At six, there is a great transformation in the child, like a new birth. The child wants to explore society and the world, to learn what is right and wrong, and to explore meaningful roles in society. The child of this age wants to know how everything came to be, the history of the universe, the world, humans and why they behave the way they do. He asks the BIG questions and wants answers.

A fully trained Montessori elementary teacher has spent many months learning to give individual lessons in all academic areas, and to guide the child in direction and methods of their own research. Though planning groups form occasionally, with the teacher or among the children, the main work is still done by the individual. Just as in the 3-6 class, it is the protected period of concentration and focus, interrupted by scheduled required groups, that is the hallmark of Montessori education. This is what heals and fulfils the child, and reveals the true human who naturally exhibits the desire to help others and to make a difference in the world.

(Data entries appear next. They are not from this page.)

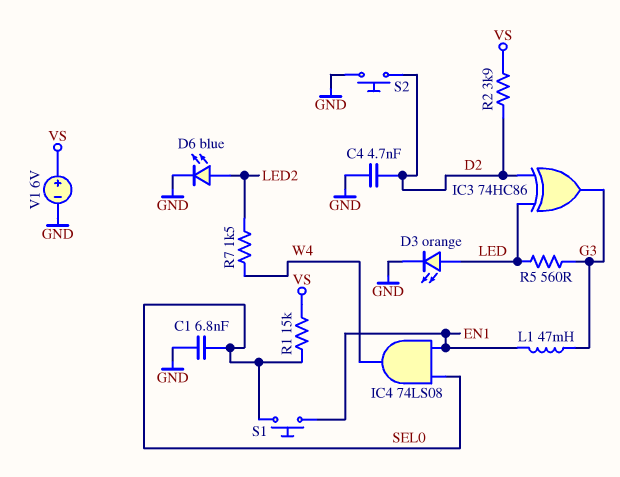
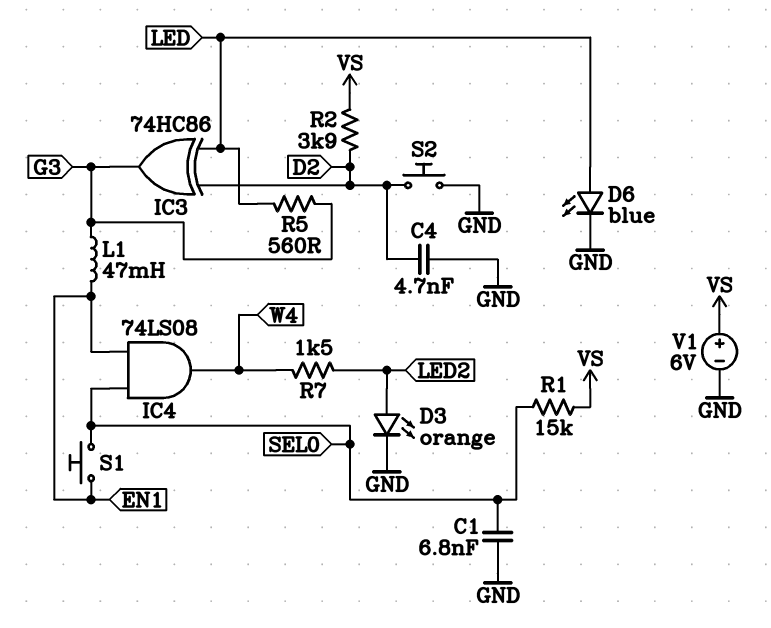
D3: LED orange (A LED, K GND) -> LED orange (A LED2, K GND)
D6: LED blue (A LED2, K GND) -> LED blue (A LED, K GND)

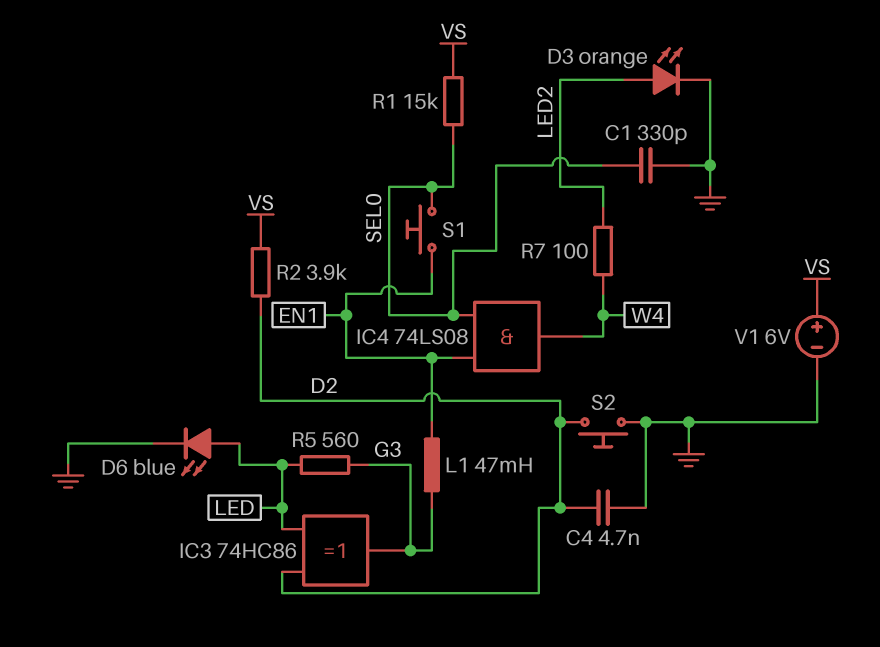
C1: 6.8nF (GND, SEL0) -> 330pF (GND, SEL0)
R7: 1.5k (LED2, W4) -> 100 (LED2, W4)

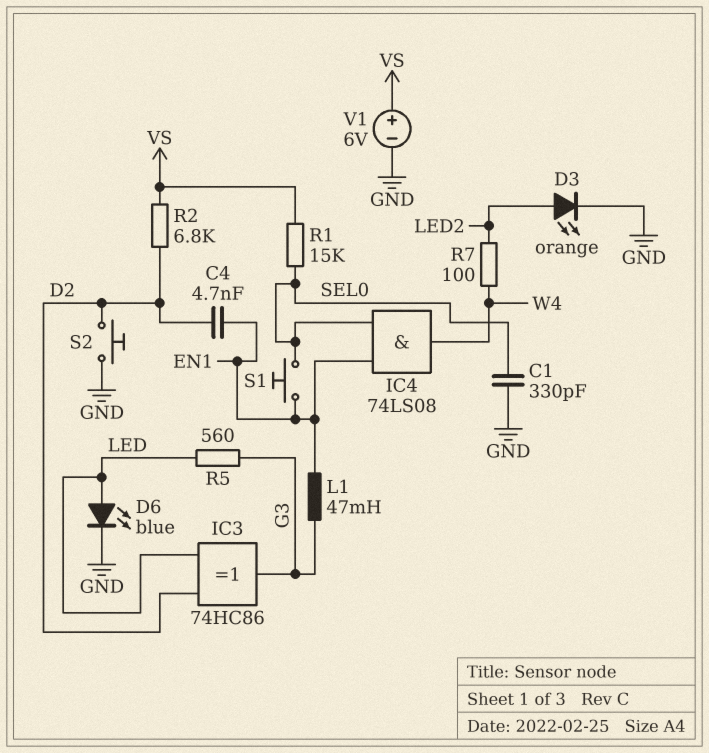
C4: 4.7nF (D2, GND) -> 4.7nF (D2, EN1)
R2: 3.9k (D2, VS) -> 6.8k (D2, VS)

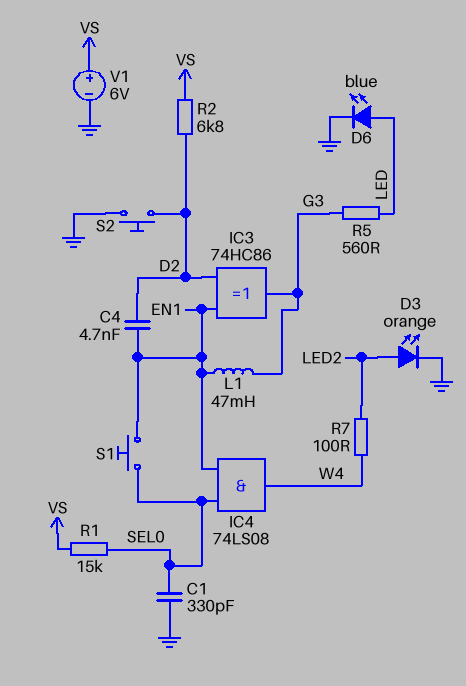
IC3: XOR 74HC86 (in D2, in LED, out G3) -> XOR 74HC86 (in D2, in EN1, out G3)

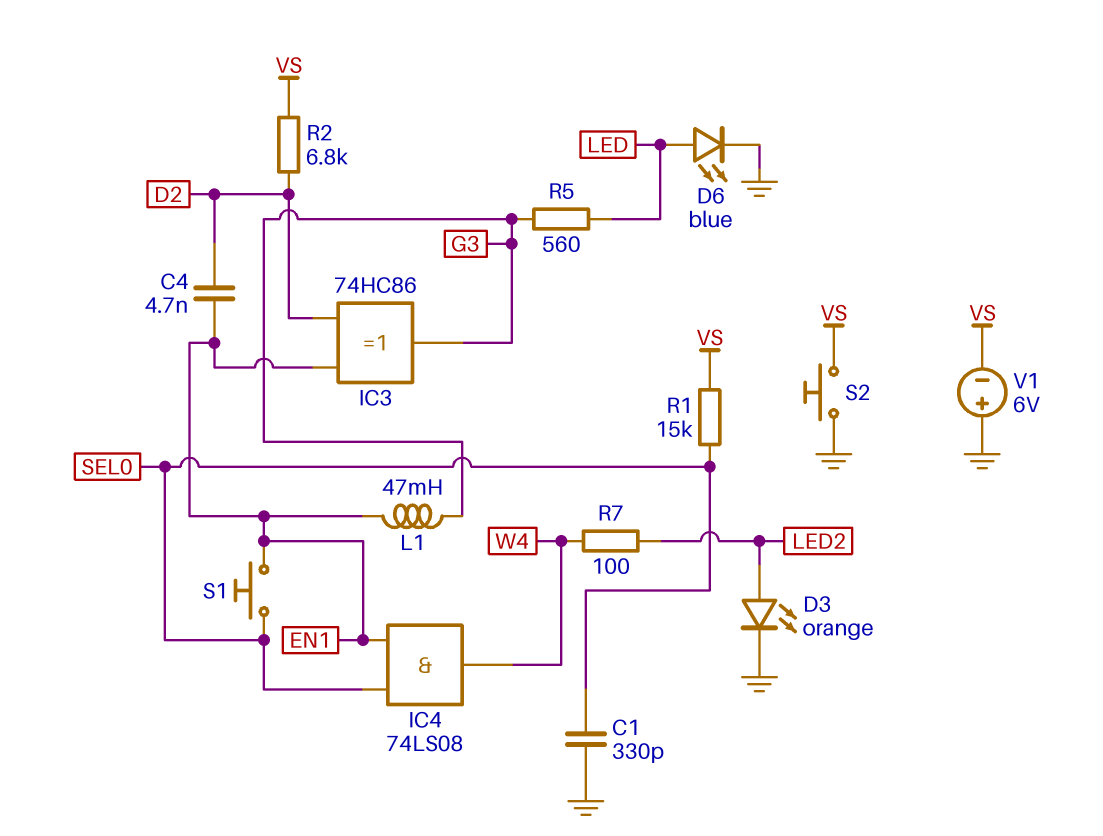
S2: button (D2, GND) -> button (GND, VS)
V1: 6V (plus VS, minus GND) -> 6V (plus GND, minus VS)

Teachers who have taught full 6-12 age span see the definite benefit of this method, rather than breaking children up into groups of children closer in age. There are six years worth of wonderful possibilities to which each child is exposed, and this is vital because it is not just what the child does that results in learning, but what is casually taken in from the work around him.


A 6-12 span helps the teacher avoid group lessons, and so helps the children reach a much higher level of independence. It necessitates children teaching children, a vital element in Montessori education. When group lessons are kept at a minimum, periods of concentration protected, and children exposed to the amazing amount of work in the 6-12 class, not only are the state curriculum requirements easily met, but children work at a level one would not have though possible. As I heard many times during my elementary teacher training The teacher is in charge of the minimum, the child the maximum.



The curriculum is given to all the each child to see what she must accomplish at each grade level, 1st grade through 6th. The teacher meets with the individual student periodically, depending on the needs of the child, to plan how this should be done. One child will want to do the required work on Mondays, another for the first hour or so each morning. Together they make a list for the week, or the month, and the child is in charge. This teaches time management skills, and leaves the child free from interruption.

If a child is having trouble getting down to work it might be suggested that for a short period of time, she keep a time journal, marking the clock time throughout a few days to see just how her time is spent. As soon as she discovers the problem and gets down to work, such a record ceases as it would be in impediment to the creative flow that is so evident in the Montessori elementary class.

The Montessori curriculum is built around the five great lessons given at the beginning of each year: creation of earth, coming of plants and animals, the arrival of humans, language, math and invention. Each year the new students gather for these five group lessons. The older children come if they like, or hear them from afar, experiencing them differently each time dependent upon their own growth in understanding. The teacher designs each lesson using stories, music, impressionistic charts, experiments, and games. The idea is always to inspire, not to require.


We wish to help the children work towards freedom of choice in their intellectual endeavors. We want them to be able to go where they wish as far as they wish in cosmic education(includes all the subjects in the universe). The only limit to this freedom is given by the child's personal responsibility towards the public school curriculum. Beyond that the children should be given perfect intellectual liberty. When the public school curriculum is not used actively to set the foundation for this freedom, then the freedom can not be truly given.

We work towards having group cooperative work as the norm of the elementary class. Any individual work that is done should be because an individual is practicing a particular skill he / she needed to acquire or to fill a gap in knowledge, or because a child is pursuing a personal passion. As gaps are filled the skills acquired, there should be less individual work going on.


Unless group work gets going, the psychological characteristics of the elementary child will be lost sight of. The child can form no coherent ideas about the nature and structure of society and his / her place in it if there is no freedom to construct model societies within the social group.